▶ WHAT THIS TASK INVOLVES
Within the entries below, find the portion that opens with the line containing "tecservices@servicios.tec.mx" and closes with the line containing "representan la opinión". Retype that portion exactly and only.

▶ ENTRIES SHOWN
----

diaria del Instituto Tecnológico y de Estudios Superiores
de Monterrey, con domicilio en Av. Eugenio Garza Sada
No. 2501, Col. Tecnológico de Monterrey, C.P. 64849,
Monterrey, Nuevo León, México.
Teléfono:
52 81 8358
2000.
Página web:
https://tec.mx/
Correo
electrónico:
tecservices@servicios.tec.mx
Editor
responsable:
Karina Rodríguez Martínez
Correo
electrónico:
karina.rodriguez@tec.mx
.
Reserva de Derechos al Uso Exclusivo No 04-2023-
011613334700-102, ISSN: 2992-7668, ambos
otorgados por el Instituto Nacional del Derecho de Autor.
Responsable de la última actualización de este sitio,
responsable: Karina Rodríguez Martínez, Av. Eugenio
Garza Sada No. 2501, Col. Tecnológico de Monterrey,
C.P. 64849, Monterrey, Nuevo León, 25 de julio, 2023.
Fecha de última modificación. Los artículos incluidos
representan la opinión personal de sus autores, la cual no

----

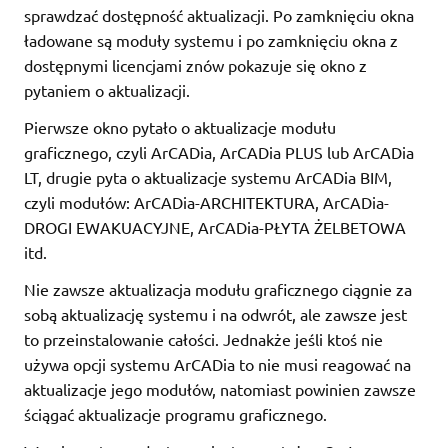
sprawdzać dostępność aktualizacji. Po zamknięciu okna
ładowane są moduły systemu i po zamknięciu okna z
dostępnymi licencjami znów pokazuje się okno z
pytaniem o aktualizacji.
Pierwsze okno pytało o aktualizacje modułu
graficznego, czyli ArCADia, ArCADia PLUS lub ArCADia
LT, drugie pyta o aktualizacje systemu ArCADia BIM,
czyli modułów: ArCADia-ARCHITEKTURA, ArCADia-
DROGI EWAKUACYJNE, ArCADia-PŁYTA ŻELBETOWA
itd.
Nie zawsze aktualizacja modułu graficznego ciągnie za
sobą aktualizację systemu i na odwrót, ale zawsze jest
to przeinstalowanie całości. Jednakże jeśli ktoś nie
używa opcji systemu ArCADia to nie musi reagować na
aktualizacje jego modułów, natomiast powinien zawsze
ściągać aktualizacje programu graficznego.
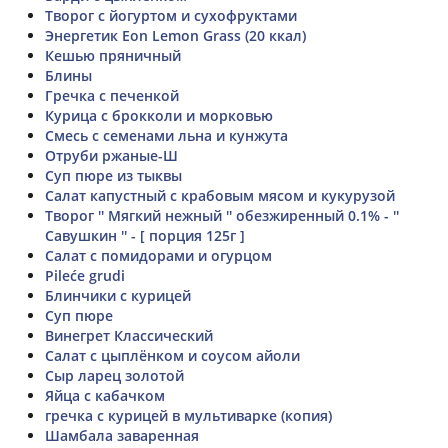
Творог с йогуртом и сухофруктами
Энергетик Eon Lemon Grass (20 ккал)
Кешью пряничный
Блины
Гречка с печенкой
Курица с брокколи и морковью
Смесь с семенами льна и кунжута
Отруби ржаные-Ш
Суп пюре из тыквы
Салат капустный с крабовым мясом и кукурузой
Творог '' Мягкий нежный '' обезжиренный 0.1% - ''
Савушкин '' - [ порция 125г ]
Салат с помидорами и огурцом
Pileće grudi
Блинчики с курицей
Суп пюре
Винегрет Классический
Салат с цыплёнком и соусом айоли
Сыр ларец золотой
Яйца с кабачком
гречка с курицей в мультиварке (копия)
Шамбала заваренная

----

▶ EXERCISE RESPONSE
tecservices@servicios.tec.mx
Editor
responsable:
Karina Rodríguez Martínez
Correo
electrónico:
karina.rodriguez@tec.mx
.
Reserva de Derechos al Uso Exclusivo No 04-2023-
011613334700-102, ISSN: 2992-7668, ambos
otorgados por el Instituto Nacional del Derecho de Autor.
Responsable de la última actualización de este sitio,
responsable: Karina Rodríguez Martínez, Av. Eugenio
Garza Sada No. 2501, Col. Tecnológico de Monterrey,
C.P. 64849, Monterrey, Nuevo León, 25 de julio, 2023.
Fecha de última modificación. Los artículos incluidos
representan la opinión personal de sus autores, la cual no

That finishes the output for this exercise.